● **Problem details**
Omit all pictures, and print word for word only the lines from the one containing "Give the depth of the wooden" through the end of the data.

=-=-=-=-=

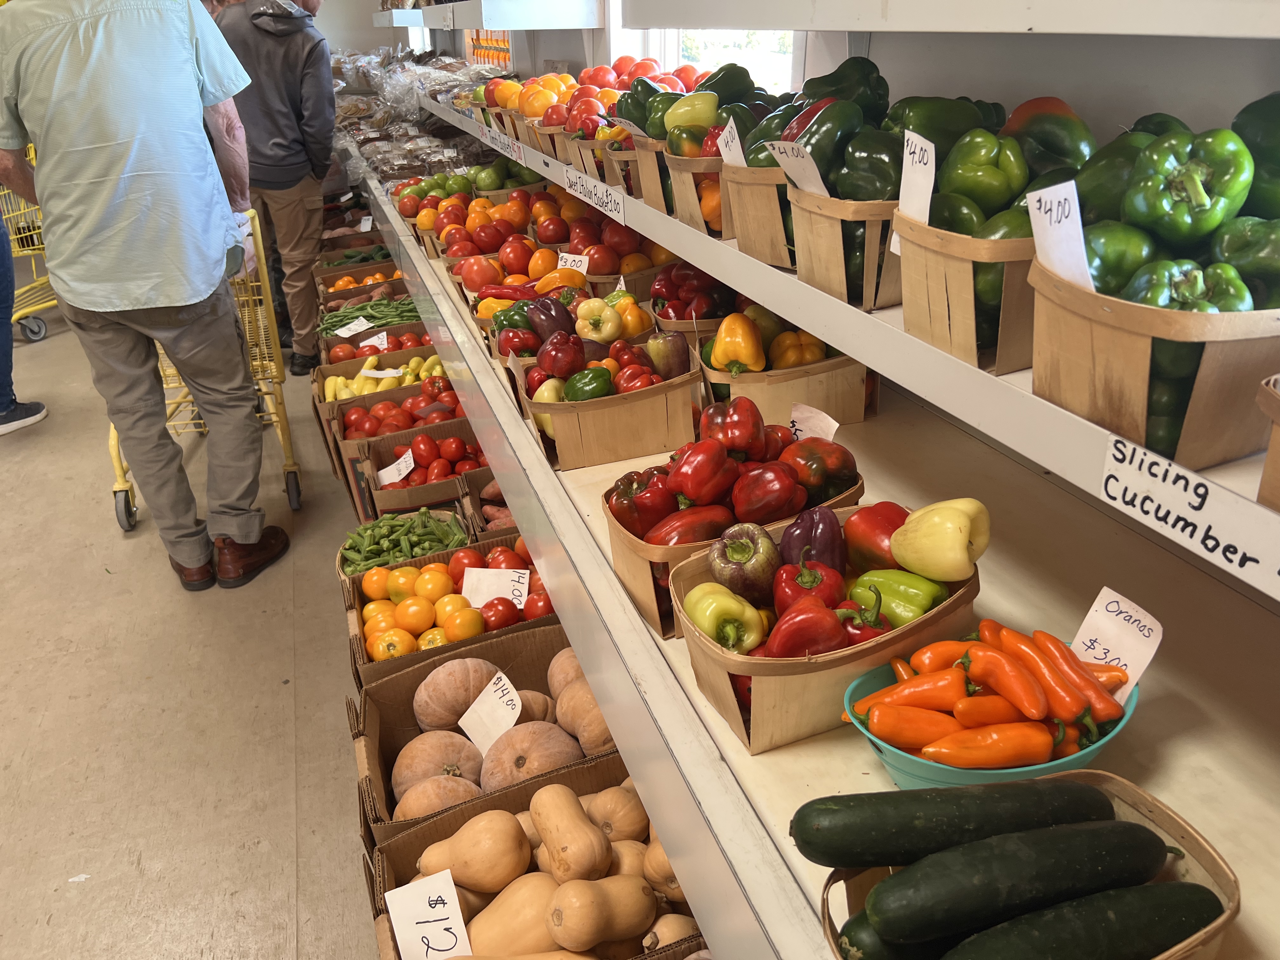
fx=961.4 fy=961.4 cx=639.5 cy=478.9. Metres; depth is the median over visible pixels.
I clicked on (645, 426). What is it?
basket
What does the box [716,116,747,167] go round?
price sign
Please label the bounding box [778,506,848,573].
pepper
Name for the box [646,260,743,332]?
basket
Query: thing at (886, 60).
wall
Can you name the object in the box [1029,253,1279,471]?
wooden basket
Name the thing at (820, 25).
upper shelf
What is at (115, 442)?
shopping cart
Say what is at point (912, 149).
price sign
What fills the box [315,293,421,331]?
green beans
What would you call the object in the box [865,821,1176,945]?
cucumber
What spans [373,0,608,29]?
upper shelf
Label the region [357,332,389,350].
price tag
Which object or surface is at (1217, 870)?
basket
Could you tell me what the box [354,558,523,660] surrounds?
pile
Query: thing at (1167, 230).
green pepper
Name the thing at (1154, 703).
display shelf
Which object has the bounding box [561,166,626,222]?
price sign
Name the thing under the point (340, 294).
cardboard box
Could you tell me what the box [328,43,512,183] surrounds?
pile
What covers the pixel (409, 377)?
yellow squash
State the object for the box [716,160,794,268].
wooden basket
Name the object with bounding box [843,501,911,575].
pepper
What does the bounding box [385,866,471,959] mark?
price sign
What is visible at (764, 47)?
window
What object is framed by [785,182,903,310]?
wooden basket
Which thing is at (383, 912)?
cardboard box
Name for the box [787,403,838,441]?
price tag
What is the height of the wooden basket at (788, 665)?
0.164 m
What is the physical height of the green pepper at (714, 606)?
0.094 m
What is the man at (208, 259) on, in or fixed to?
on the floor
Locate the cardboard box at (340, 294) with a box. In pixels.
[316,260,405,304]
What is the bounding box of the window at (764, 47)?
[622,27,802,92]
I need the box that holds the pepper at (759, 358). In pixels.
[706,311,767,373]
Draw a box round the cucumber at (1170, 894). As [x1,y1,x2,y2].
[936,882,1221,959]
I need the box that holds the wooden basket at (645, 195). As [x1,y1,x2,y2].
[617,133,671,211]
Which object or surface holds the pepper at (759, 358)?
in the wooden basket at (859, 418)
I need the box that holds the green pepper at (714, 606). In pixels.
[682,581,767,651]
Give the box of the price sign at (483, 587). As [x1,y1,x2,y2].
[460,567,530,607]
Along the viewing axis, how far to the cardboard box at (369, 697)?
1.92 m
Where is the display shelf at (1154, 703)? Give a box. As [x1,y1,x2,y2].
[344,134,1278,959]
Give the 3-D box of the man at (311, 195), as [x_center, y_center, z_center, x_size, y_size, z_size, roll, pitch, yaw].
[-1.739,-1.477,4.596,0.642,1.844,0.629,7,28,16]
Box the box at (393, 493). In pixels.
[341,415,488,522]
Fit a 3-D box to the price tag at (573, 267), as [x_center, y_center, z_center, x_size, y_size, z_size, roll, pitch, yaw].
[-0.188,-0.593,2.686,0.115,0.072,0.036,10,29,22]
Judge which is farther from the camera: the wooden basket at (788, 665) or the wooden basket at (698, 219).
the wooden basket at (698, 219)
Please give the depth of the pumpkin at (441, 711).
1.95 m
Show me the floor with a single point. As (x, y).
(284, 670)
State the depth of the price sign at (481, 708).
1.81 m
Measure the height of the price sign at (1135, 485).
0.055 m
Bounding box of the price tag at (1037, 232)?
[1026,180,1093,288]
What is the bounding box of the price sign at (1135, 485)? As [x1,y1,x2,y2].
[1095,438,1279,593]
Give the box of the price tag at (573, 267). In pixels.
[555,251,589,272]
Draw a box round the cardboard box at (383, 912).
[364,761,701,959]
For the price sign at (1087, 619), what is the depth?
0.98 m
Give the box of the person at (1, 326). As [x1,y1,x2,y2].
[0,201,50,436]
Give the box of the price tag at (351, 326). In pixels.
[333,315,375,339]
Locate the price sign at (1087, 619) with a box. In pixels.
[1070,585,1164,701]
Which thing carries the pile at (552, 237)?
on the display shelf at (1154, 703)
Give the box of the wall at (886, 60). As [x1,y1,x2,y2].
[338,0,1279,148]
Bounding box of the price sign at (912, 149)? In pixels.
[896,132,937,223]
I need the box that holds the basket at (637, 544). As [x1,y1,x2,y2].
[603,433,862,638]
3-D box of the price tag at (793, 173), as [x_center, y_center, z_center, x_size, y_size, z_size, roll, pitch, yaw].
[0.215,-0.402,1.284,0.034,0.092,0.115,-10,28,-17]
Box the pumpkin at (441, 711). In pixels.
[412,657,500,732]
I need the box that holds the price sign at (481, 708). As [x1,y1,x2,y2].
[458,669,522,754]
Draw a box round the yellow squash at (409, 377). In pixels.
[321,352,446,401]
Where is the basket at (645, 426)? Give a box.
[517,337,707,471]
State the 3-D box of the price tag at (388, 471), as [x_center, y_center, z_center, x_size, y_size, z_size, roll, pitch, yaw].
[-0.724,-0.025,2.858,0.121,0.079,0.074,3,27,8]
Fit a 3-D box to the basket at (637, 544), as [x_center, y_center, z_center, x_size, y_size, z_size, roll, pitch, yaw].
[0.138,0.039,1.389,0.364,0.227,0.295,-10,28,-17]
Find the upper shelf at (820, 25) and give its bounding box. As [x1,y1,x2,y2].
[633,0,1279,36]
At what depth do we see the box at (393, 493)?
3.04 m
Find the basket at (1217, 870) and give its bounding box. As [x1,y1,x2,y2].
[819,768,1240,959]
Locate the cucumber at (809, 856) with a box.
[787,778,1117,868]
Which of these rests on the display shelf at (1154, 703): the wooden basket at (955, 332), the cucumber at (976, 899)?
the wooden basket at (955, 332)
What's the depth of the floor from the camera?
2.50 m
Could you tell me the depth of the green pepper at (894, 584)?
1.11 m
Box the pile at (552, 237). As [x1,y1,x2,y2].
[403,179,663,287]
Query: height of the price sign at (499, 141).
0.073 m
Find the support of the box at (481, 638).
on the floor
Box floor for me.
[0,286,387,959]
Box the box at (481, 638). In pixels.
[340,543,555,689]
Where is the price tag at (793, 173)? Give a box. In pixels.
[764,139,828,195]
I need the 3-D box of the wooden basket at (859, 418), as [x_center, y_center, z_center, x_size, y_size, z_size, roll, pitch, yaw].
[0.272,-0.236,1.878,0.341,0.221,0.299,-10,28,-17]
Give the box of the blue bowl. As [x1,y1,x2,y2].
[838,656,1138,790]
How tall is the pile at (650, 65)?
0.211 m
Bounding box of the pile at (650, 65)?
[483,55,715,137]
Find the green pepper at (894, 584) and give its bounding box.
[845,568,949,628]
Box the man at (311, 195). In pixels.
[208,0,339,380]
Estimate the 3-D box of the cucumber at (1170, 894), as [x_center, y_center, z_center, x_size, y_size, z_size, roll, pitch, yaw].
[0.348,0.365,0.763,0.271,0.064,0.064,-10,28,-17]
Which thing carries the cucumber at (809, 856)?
in the basket at (1217, 870)
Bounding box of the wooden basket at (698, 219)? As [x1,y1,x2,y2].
[664,147,729,235]
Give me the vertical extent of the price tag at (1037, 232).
0.094 m
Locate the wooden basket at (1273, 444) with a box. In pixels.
[1256,373,1279,510]
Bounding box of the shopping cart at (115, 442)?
[106,203,298,534]
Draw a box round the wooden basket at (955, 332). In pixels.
[891,208,1038,371]
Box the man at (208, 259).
[0,0,283,590]
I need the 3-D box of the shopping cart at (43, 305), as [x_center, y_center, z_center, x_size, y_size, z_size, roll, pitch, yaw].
[-3.624,-1.377,5.441,0.697,1.072,1.065,-10,28,-17]
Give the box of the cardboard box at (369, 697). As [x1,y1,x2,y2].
[349,620,613,845]
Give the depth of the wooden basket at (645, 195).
1.89 m
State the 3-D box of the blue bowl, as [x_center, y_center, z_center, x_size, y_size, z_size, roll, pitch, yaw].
[0.380,0.264,1.044,0.317,0.088,0.287,-10,28,-17]
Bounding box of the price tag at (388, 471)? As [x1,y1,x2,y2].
[376,449,415,484]
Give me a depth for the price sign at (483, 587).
2.15 m
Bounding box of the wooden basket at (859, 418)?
[696,327,875,427]
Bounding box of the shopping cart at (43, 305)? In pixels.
[0,140,55,343]
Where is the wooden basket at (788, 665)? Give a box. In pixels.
[669,507,981,755]
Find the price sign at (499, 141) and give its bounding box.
[481,124,523,159]
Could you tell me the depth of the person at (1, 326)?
4.19 m
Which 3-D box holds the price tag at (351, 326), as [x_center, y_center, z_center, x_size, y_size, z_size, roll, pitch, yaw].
[-1.164,-0.612,3.918,0.090,0.067,0.119,15,31,29]

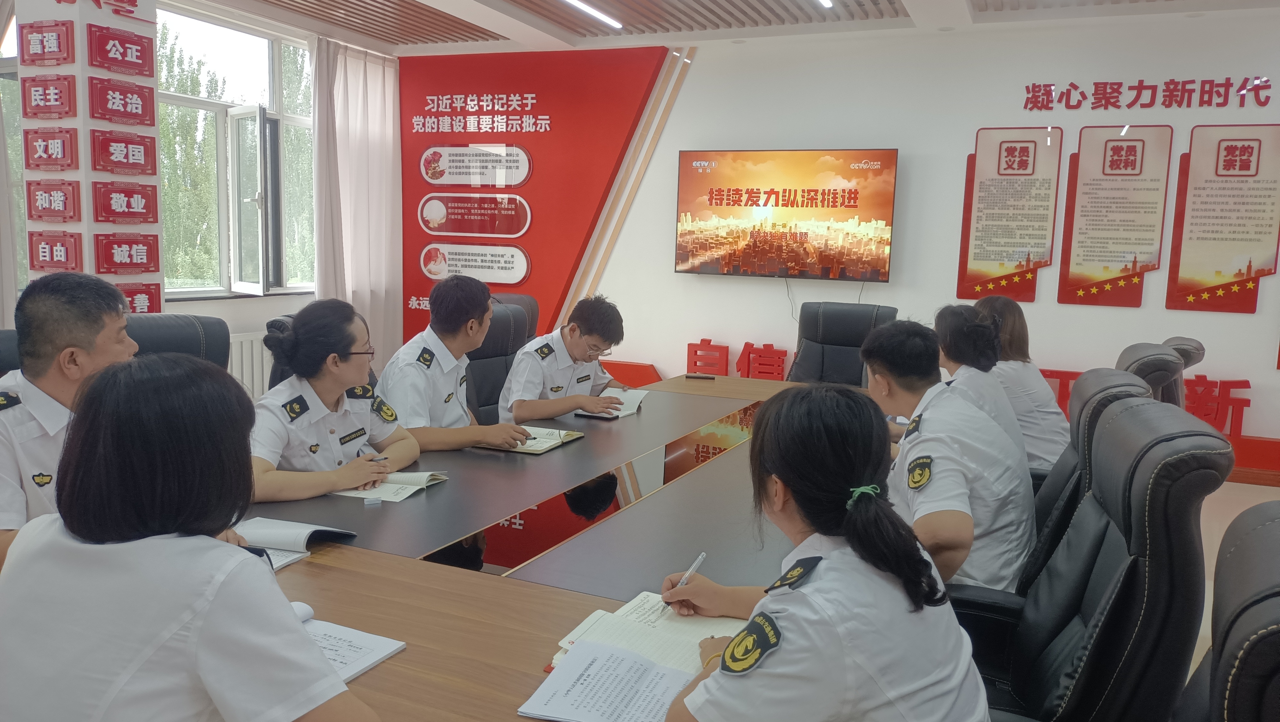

=-=-=-=-=

● **Solution to the problem**
Give the depth of the wooden basket at (645, 195).
1.89 m
State the 3-D box of the blue bowl, as [x_center, y_center, z_center, x_size, y_size, z_size, roll, pitch, yaw].
[0.380,0.264,1.044,0.317,0.088,0.287,-10,28,-17]
Bounding box of the price tag at (388, 471)? As [x1,y1,x2,y2].
[376,449,415,484]
Give me a depth for the price sign at (483, 587).
2.15 m
Bounding box of the wooden basket at (859, 418)?
[696,327,875,427]
Bounding box of the shopping cart at (43, 305)? In pixels.
[0,140,55,343]
Where is the wooden basket at (788, 665)? Give a box. In pixels.
[669,507,981,755]
Find the price sign at (499, 141) and give its bounding box.
[481,124,523,159]
Could you tell me the depth of the person at (1, 326)?
4.19 m
Which 3-D box holds the price tag at (351, 326), as [x_center, y_center, z_center, x_size, y_size, z_size, roll, pitch, yaw].
[-1.164,-0.612,3.918,0.090,0.067,0.119,15,31,29]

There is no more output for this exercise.